- **TEXT FOR ANALYSIS**:

━━━━━━━━━━━━━━━━━━━━━━━━━━━━━━

The Extraordinary Life and Work of Julian Reiss

by Luke Cyphers | History, October 2022

Julian Reiss, center. Photograph courtesy of Peter Reiss

There are lives so well lived, and Julian Reiss lived such a life, that the most basic question is the most difficult to answer: where to begin?

Reiss, born to great wealth in Chicago, struck out on his own to become a self-made entrepreneur in the Adirondacks. Though essentially bedridden for years in his early 20s as he fought tuberculosis in Saranac Lake and Lake Placid, he recovered to become a tireless presence in regional commerce, state government and the Catholic Church. A successful businessman during a time when management and labor were often violently adversarial, Reiss’s Northland Motors—with shops in Lake Placid, Saranac Lake and Tupper Lake—was a pioneer in employee profit-sharing. Despite his establishment roots and his adopted home base in the mostly white North Country, he was a civil-rights crusader who helped pave a way to equal employment rights for New Yorkers of all races, including the baseball great Jackie Robinson—who broke the Major Leagues’ color line 75 years ago. The Reiss legacy persists not just in history books, but in a summer program for New York City youth.

━━━━━━━━━━━━━━━━━━━━━━━━━━━━━━

- **DATA LISTING**:
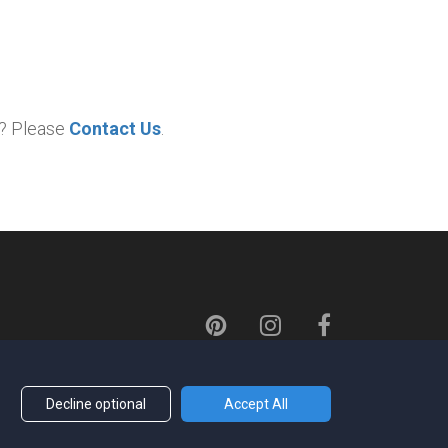
p? Please
Contact Us
.
Decline optional
Accept All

━━━━━━━━━━━━━━━━━━━━━━━━━━━━━━

- **EXERCISE SET**:
• a. Name the towns where, according to the article on Julian Reiss, Northland Motors had shops.
• b. Transcribe the article on Julian Reiss from "The Extraordinary Life" up to and including "where to begin?".

- **SOLUTIONS TO THE PROBLEMS**:
• a. Lake Placid, Saranac Lake, Tupper Lake

• b.
The Extraordinary Life and Work of Julian Reiss

by Luke Cyphers | History, October 2022

Julian Reiss, center. Photograph courtesy of Peter Reiss

There are lives so well lived, and Julian Reiss lived such a life, that the most basic question is the most difficult to answer: where to begin?